**Task**: In the records, can you give the lines again, starting at the line containing "Product Details" and ending at the end of the records, with "Aluminum" swapped for "Steel" and nothing else changed?

—————

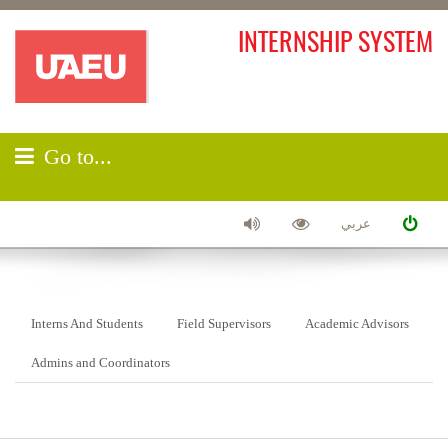
INTERNSHIP SYSTEM
Go to...
عربي
Interns And Students
Field Supervisors
Academic Advisors
Admins and Coordinators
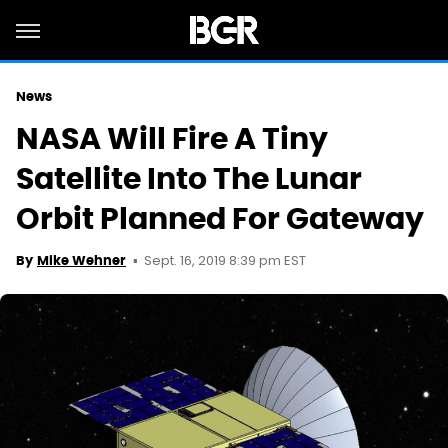
News
NASA Will Fire A Tiny
Satellite Into The Lunar
Orbit Planned For Gateway
Sept. 16, 2019 8:39 pm EST
By
Mike Wehner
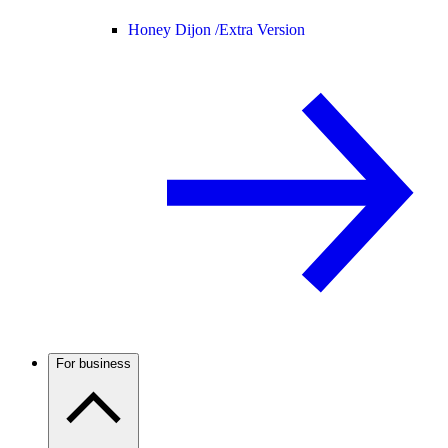
Honey Dijon /
Extra Version
For business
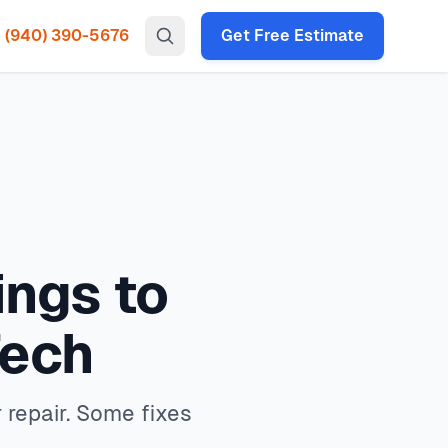
(940) 390-5676
Get Free Estimate
gency HVAC, heat pump installation throughout all North
ling for repair. Some fixes take 30 seconds. North Texas
 times under 2 hours for emergency calls. Our local
0
, with same-day service available service available.
P codes: 75034, 75035, 75024, 75070, 75013, 75056, 75068,
ings to
Tech
 repair. Some fixes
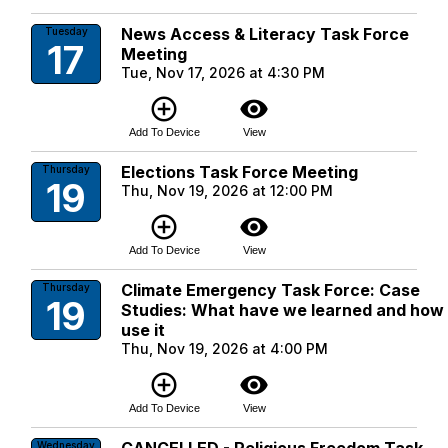
News Access & Literacy Task Force
Tuesday
17
Meeting
Tue, Nov 17, 2026 at 4:30 PM
add_circle_outline
visibility
Add To Device
View
Elections Task Force Meeting
Thursday
19
Thu, Nov 19, 2026 at 12:00 PM
add_circle_outline
visibility
Add To Device
View
Climate Emergency Task Force: Case
Thursday
19
Studies: What have we learned and how
use it
Thu, Nov 19, 2026 at 4:00 PM
add_circle_outline
visibility
Add To Device
View
Wednesday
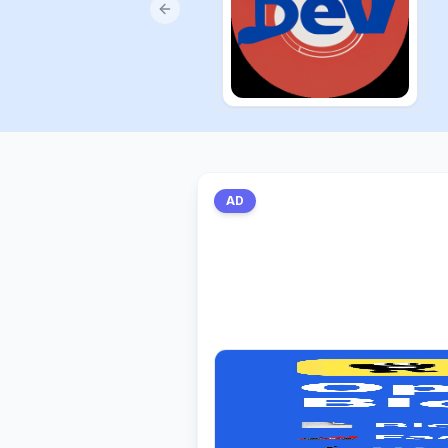
Previous slide
AD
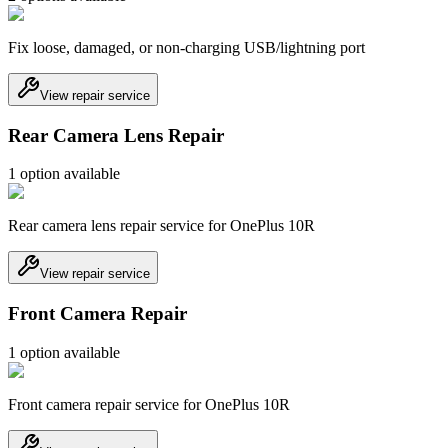
Fix loose, damaged, or non-charging USB/lightning port
View repair service
Rear Camera Lens Repair
1
option
available
Rear camera lens repair service for OnePlus 10R
View repair service
Front Camera Repair
1
option
available
Front camera repair service for OnePlus 10R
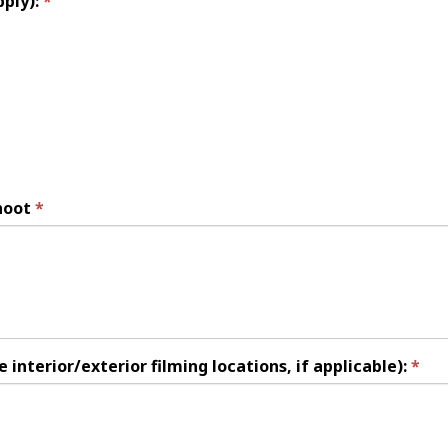
pply):
hoot
 interior/exterior filming locations, if applicable):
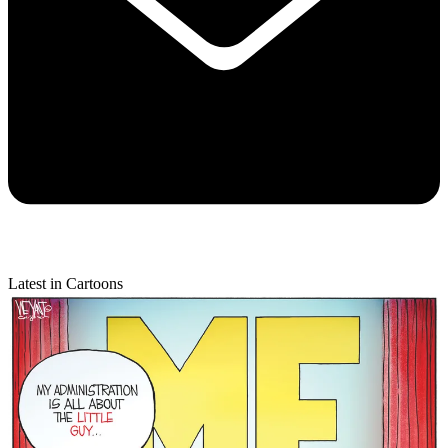
Latest in Cartoons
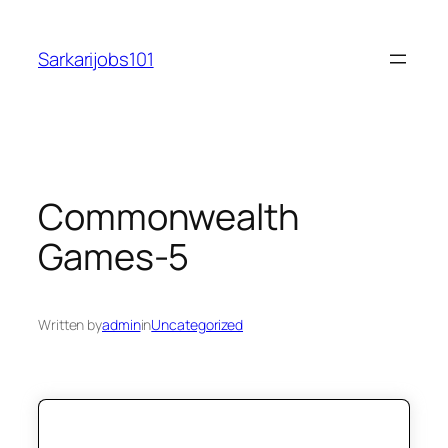
Skip
to
Sarkarijobs101
content
Commonwealth
Games-5
Written by
admin
in
Uncategorized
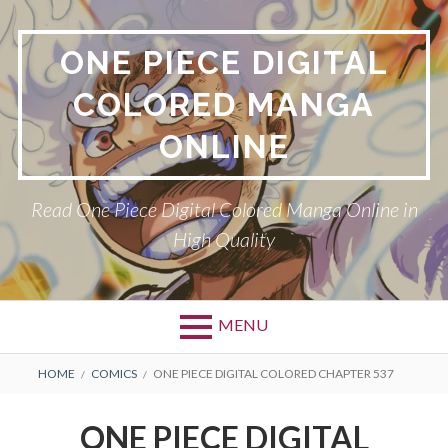
Skip
to
ONE PIECE DIGITAL
content
COLORED MANGA
ONLINE
Read One Piece Digital Colored Manga Online in
High Quality
MENU
Primary
BREADCRUMBS
HOME
COMICS
ONE PIECE DIGITAL COLORED CHAPTER 537
Menu
ONE PIECE DIGITAL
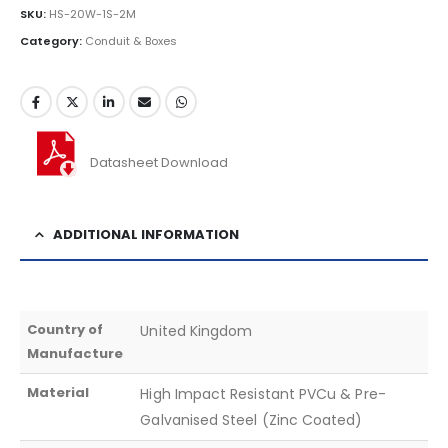
SKU:
HS-20W-1S-2M
Category:
Conduit & Boxes
Datasheet Download
ADDITIONAL INFORMATION
Country of
United Kingdom
Manufacture
Material
High Impact Resistant PVCu & Pre-
Galvanised Steel (Zinc Coated)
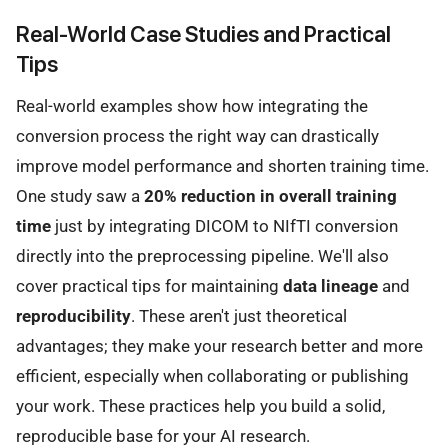
Real-World Case Studies and Practical
Tips
Real-world examples show how integrating the
conversion process the right way can drastically
improve model performance and shorten training time.
One study saw a
20% reduction in overall training
time
just by integrating DICOM to NIfTI conversion
directly into the preprocessing pipeline. We'll also
cover practical tips for maintaining
data lineage
and
reproducibility
. These aren't just theoretical
advantages; they make your research better and more
efficient, especially when collaborating or publishing
your work. These practices help you build a solid,
reproducible base for your AI research.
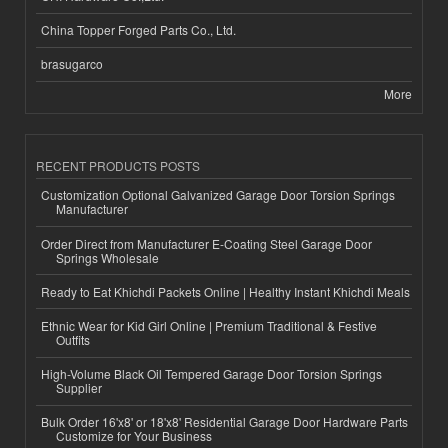
China Topper Forged Parts Co., Ltd.
brasugarco
More
RECENT PRODUCTS POSTS
Customization Optional Galvanized Garage Door Torsion Springs
Manufacturer
Order Direct from Manufacturer E-Coating Steel Garage Door
Springs Wholesale
Ready to Eat Khichdi Packets Online | Healthy Instant Khichdi Meals
Ethnic Wear for Kid Girl Online | Premium Traditional & Festive
Outfits
High-Volume Black Oil Tempered Garage Door Torsion Springs
Supplier
Bulk Order 16'x8' or 18'x8' Residential Garage Door Hardware Parts
Customize for Your Business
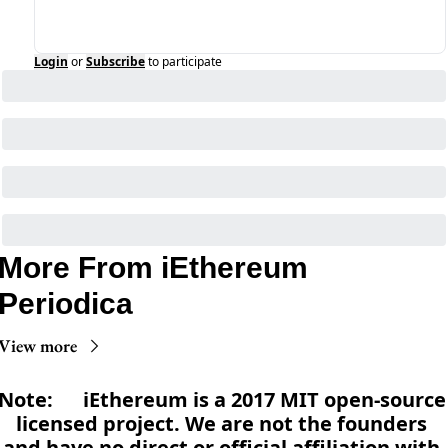
Login
or
Subscribe
to participate
More From iEthereum 
Periodica
View more
Note:      iEthereum is a 2017 MIT open-source 
licensed project. We are not the founders 
and have no direct or official affiliation with 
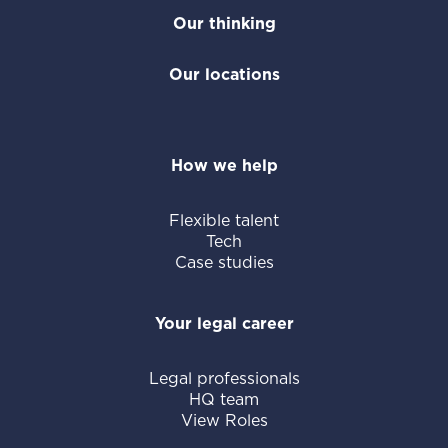
Our thinking
Our locations
How we help
Flexible talent
Tech
Case studies
Your legal career
Legal professionals
HQ team
View Roles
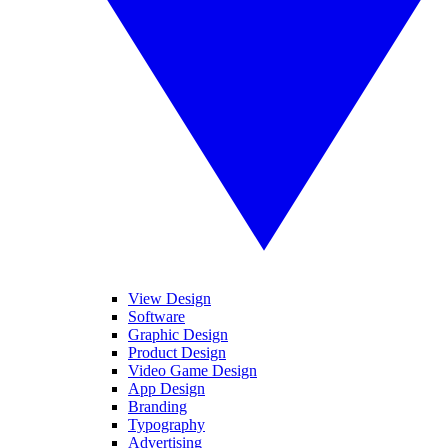
View Design
Software
Graphic Design
Product Design
Video Game Design
App Design
Branding
Typography
Advertising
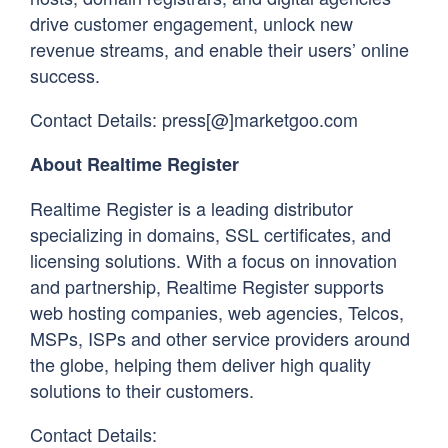
drive customer engagement, unlock new
revenue streams, and enable their users’ online
success.
Contact Details: press[@]marketgoo.com
About Realtime Register
Realtime Register is a leading distributor
specializing in domains, SSL certificates, and
licensing solutions. With a focus on innovation
and partnership, Realtime Register supports
web hosting companies, web agencies, Telcos,
MSPs, ISPs and other service providers around
the globe, helping them deliver high quality
solutions to their customers.
Contact Details:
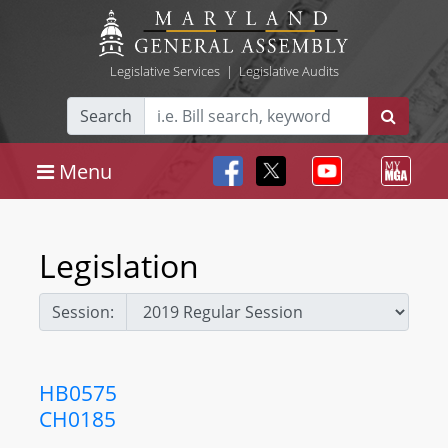
Legislative Services
|
Legislative Audits
Search
Menu
Legislation
Session:
HB0575
CH0185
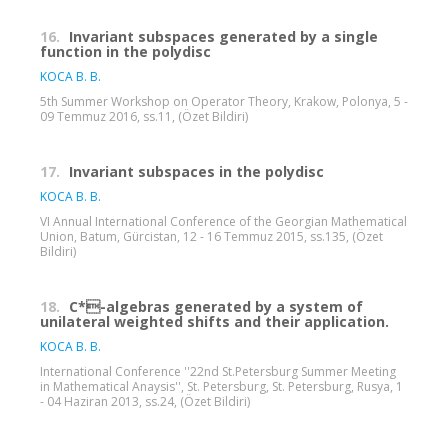
16.
Invariant subspaces generated by a single
function in the polydisc
KOCA B. B.
5th Summer Workshop on Operator Theory, Krakow, Polonya, 5 -
09 Temmuz 2016, ss.11, (Özet Bildiri)
17.
Invariant subspaces in the polydisc
KOCA B. B.
VI Annual International Conference of the Georgian Mathematical
Union, Batum, Gürcistan, 12 - 16 Temmuz 2015, ss.135, (Özet
Bildiri)
18.
C*-algebras generated by a system of
unilateral weighted shifts and their application.
KOCA B. B.
International Conference ''22nd St.Petersburg Summer Meeting
in Mathematical Anaysis'', St. Petersburg, St. Petersburg, Rusya, 1
- 04 Haziran 2013, ss.24, (Özet Bildiri)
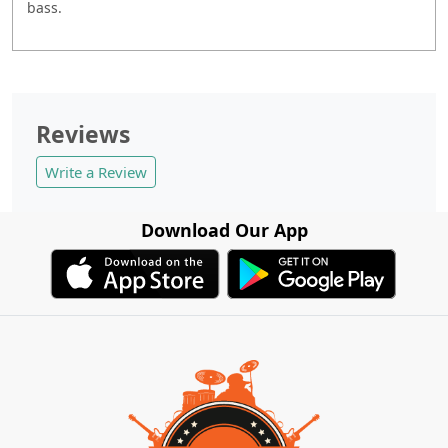
bass.
Reviews
Write a Review
Download Our App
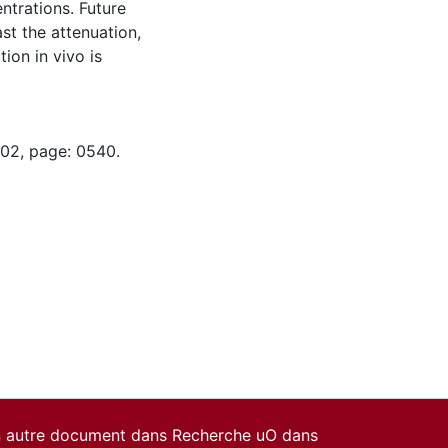
entrations. Future
ast the attenuation,
tion in vivo is
-02, page: 0540.
un autre document dans Recherche uO dans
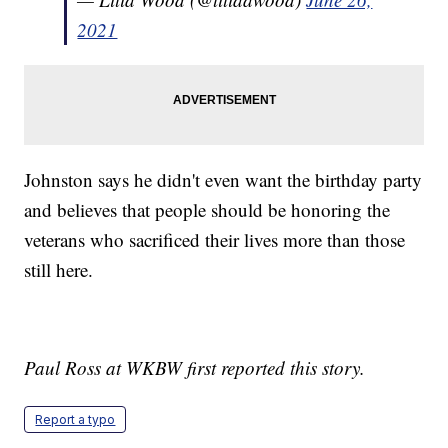
2021
Johnston says he didn't even want the birthday party
and believes that people should be honoring the
veterans who sacrificed their lives more than those
still here.
Paul Ross at WKBW first reported this story.
Report a typo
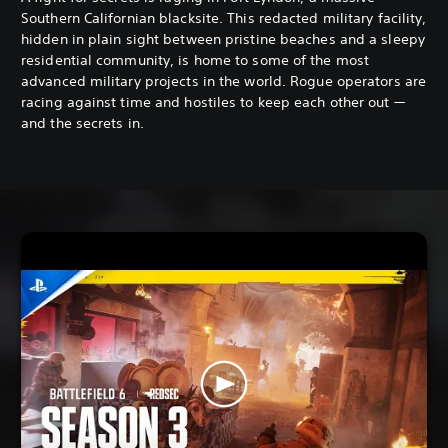
Southern Californian blacksite. This redacted military facility,
hidden in plain sight between pristine beaches and a sleepy
residential community, is home to some of the most
advanced military projects in the world. Rogue operators are
racing against time and hostiles to keep each other out —
and the secrets in.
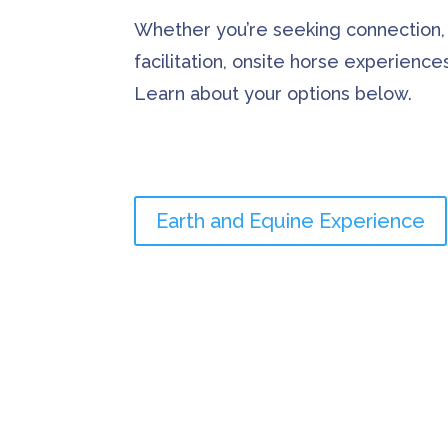
Whether you’re seeking connection,
facilitation, onsite horse experienc
Learn about your options below.
Earth and Equine Experience
A Word from my C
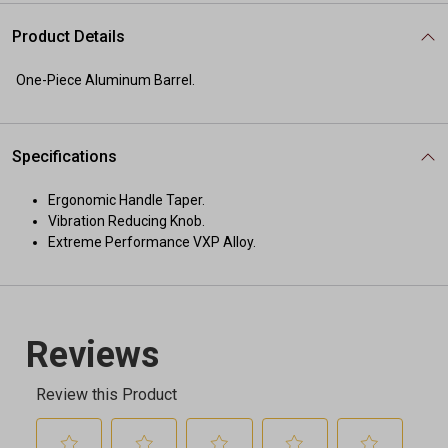
Product Details
One-Piece Aluminum Barrel.
Specifications
Ergonomic Handle Taper.
Vibration Reducing Knob.
Extreme Performance VXP Alloy.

—————

**Solution to this exercise**:
Product Details
One-Piece Steel Barrel.
Specifications
Ergonomic Handle Taper.
Vibration Reducing Knob.
Extreme Performance VXP Alloy.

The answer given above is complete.